= Problem requirements =
Edit the lines between the line holding "text So hatte" and the line holding "text Die Unterlagen", inclusive, so that "Bauvorhaben" becomes "Bauprojekte" and nothing else changes. Return only those lines.

Saved data entries:
↓

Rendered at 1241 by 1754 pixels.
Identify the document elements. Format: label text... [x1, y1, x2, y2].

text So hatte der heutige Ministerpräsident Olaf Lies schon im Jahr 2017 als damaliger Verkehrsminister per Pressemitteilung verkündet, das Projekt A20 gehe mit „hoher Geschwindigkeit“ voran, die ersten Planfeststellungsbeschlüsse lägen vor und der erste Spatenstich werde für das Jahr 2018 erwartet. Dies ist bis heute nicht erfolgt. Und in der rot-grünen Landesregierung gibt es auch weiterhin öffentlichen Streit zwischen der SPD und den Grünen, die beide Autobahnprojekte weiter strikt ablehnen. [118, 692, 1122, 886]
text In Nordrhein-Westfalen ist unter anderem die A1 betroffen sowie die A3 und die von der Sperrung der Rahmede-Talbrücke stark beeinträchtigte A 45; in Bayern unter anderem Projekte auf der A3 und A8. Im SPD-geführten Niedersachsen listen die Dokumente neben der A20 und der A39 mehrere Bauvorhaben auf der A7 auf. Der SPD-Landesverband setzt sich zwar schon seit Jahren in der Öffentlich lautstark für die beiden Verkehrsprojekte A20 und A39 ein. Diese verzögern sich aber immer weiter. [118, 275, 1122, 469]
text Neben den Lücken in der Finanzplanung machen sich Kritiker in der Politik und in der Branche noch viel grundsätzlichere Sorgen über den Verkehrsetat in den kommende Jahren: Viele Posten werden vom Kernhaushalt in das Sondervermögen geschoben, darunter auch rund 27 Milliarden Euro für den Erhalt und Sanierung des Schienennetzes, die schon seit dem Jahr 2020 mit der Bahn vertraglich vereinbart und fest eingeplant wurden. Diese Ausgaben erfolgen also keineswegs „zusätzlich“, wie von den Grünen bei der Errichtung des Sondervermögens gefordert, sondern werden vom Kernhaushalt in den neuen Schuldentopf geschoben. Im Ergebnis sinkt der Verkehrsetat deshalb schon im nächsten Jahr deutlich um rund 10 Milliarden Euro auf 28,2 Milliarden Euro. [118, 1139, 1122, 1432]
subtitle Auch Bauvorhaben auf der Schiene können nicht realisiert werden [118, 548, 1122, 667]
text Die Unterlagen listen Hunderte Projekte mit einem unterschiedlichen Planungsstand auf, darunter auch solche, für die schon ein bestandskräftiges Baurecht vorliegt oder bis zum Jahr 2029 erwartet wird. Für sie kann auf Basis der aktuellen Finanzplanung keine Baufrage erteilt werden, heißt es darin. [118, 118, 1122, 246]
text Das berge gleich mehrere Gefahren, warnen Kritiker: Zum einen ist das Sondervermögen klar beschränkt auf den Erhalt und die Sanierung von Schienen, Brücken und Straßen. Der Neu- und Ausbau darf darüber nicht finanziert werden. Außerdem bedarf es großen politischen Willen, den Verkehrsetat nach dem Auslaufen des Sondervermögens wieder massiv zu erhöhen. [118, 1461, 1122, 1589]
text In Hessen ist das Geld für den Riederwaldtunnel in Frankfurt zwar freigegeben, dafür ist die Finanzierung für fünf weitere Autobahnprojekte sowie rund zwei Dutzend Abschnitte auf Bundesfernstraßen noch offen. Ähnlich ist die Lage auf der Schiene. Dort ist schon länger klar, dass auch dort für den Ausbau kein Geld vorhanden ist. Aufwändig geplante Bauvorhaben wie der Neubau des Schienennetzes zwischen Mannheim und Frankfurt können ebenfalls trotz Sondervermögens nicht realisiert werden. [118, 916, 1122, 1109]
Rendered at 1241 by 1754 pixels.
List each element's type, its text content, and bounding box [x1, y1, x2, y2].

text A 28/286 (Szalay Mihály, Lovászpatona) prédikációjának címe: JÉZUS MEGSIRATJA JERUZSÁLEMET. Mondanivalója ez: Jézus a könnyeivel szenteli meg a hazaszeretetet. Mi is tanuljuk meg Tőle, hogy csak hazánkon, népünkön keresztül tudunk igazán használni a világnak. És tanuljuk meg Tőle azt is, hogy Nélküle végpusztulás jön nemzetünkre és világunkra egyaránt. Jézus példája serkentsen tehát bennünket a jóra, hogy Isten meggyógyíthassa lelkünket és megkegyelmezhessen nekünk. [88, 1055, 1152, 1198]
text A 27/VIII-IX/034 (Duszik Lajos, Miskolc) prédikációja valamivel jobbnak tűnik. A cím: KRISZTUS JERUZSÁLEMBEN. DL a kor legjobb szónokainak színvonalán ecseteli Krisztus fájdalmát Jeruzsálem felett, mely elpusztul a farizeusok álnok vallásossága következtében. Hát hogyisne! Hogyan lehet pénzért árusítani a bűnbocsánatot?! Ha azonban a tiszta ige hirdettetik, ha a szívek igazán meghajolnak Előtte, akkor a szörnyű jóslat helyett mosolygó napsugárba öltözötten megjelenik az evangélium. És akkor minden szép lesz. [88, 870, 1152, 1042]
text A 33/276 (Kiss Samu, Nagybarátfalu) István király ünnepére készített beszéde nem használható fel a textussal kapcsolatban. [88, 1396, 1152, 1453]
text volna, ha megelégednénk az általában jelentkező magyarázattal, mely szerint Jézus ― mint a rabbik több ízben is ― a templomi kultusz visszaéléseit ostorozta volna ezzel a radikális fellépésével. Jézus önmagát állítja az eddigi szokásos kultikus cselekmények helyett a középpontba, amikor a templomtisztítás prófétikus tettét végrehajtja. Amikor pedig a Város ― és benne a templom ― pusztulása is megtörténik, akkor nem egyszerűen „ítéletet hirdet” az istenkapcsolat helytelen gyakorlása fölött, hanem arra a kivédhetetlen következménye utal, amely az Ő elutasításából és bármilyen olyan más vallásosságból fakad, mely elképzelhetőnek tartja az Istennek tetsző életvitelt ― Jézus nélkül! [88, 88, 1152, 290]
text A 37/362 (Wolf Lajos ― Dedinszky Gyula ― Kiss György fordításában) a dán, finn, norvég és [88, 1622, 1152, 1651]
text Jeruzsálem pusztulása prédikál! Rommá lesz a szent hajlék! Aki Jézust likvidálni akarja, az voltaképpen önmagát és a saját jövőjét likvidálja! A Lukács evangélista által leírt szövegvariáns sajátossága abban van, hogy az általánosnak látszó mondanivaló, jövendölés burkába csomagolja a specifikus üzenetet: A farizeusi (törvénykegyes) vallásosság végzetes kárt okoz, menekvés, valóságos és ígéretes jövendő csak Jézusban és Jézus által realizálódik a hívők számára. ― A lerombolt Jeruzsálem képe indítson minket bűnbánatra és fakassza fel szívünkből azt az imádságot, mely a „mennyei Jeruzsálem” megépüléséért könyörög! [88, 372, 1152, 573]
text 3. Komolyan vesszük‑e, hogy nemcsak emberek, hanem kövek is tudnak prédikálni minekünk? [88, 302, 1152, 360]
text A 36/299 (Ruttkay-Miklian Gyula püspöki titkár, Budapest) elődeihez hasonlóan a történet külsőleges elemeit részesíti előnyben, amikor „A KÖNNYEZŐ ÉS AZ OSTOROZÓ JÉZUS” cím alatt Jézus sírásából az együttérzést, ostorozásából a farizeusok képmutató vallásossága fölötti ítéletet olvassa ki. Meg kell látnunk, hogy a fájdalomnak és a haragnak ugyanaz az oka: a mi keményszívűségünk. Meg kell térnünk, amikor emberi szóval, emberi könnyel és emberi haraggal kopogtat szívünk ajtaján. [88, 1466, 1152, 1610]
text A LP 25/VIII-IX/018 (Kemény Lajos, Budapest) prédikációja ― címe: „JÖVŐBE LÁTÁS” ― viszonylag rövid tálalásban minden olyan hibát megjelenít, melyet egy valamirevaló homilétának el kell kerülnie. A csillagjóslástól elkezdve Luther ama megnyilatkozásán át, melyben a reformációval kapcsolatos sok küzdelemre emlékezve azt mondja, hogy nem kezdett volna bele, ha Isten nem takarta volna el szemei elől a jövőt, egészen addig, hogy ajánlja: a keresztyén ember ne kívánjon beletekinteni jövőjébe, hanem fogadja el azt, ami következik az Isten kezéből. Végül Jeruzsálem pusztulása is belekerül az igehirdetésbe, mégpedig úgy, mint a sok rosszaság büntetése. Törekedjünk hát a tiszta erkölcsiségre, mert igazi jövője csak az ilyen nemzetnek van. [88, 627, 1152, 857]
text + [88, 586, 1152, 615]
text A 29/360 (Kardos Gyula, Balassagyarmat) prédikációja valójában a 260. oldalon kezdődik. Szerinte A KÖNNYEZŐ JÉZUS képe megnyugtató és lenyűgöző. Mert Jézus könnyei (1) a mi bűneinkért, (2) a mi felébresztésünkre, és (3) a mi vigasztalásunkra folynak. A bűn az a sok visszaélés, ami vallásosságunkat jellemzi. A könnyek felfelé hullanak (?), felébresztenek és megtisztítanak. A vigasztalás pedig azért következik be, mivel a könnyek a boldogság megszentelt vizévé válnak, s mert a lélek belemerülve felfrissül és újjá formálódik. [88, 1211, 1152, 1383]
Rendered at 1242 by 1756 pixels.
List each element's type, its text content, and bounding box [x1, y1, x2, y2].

↑

= The solution =
text So hatte der heutige Ministerpräsident Olaf Lies schon im Jahr 2017 als damaliger Verkehrsminister per Pressemitteilung verkündet, das Projekt A20 gehe mit „hoher Geschwindigkeit“ voran, die ersten Planfeststellungsbeschlüsse lägen vor und der erste Spatenstich werde für das Jahr 2018 erwartet. Dies ist bis heute nicht erfolgt. Und in der rot-grünen Landesregierung gibt es auch weiterhin öffentlichen Streit zwischen der SPD und den Grünen, die beide Autobahnprojekte weiter strikt ablehnen. [118, 692, 1122, 886]
text In Nordrhein-Westfalen ist unter anderem die A1 betroffen sowie die A3 und die von der Sperrung der Rahmede-Talbrücke stark beeinträchtigte A 45; in Bayern unter anderem Projekte auf der A3 und A8. Im SPD-geführten Niedersachsen listen die Dokumente neben der A20 und der A39 mehrere Bauprojekte auf der A7 auf. Der SPD-Landesverband setzt sich zwar schon seit Jahren in der Öffentlich lautstark für die beiden Verkehrsprojekte A20 und A39 ein. Diese verzögern sich aber immer weiter. [118, 275, 1122, 469]
text Neben den Lücken in der Finanzplanung machen sich Kritiker in der Politik und in der Branche noch viel grundsätzlichere Sorgen über den Verkehrsetat in den kommende Jahren: Viele Posten werden vom Kernhaushalt in das Sondervermögen geschoben, darunter auch rund 27 Milliarden Euro für den Erhalt und Sanierung des Schienennetzes, die schon seit dem Jahr 2020 mit der Bahn vertraglich vereinbart und fest eingeplant wurden. Diese Ausgaben erfolgen also keineswegs „zusätzlich“, wie von den Grünen bei der Errichtung des Sondervermögens gefordert, sondern werden vom Kernhaushalt in den neuen Schuldentopf geschoben. Im Ergebnis sinkt der Verkehrsetat deshalb schon im nächsten Jahr deutlich um rund 10 Milliarden Euro auf 28,2 Milliarden Euro. [118, 1139, 1122, 1432]
subtitle Auch Bauprojekte auf der Schiene können nicht realisiert werden [118, 548, 1122, 667]
text Die Unterlagen listen Hunderte Projekte mit einem unterschiedlichen Planungsstand auf, darunter auch solche, für die schon ein bestandskräftiges Baurecht vorliegt oder bis zum Jahr 2029 erwartet wird. Für sie kann auf Basis der aktuellen Finanzplanung keine Baufrage erteilt werden, heißt es darin. [118, 118, 1122, 246]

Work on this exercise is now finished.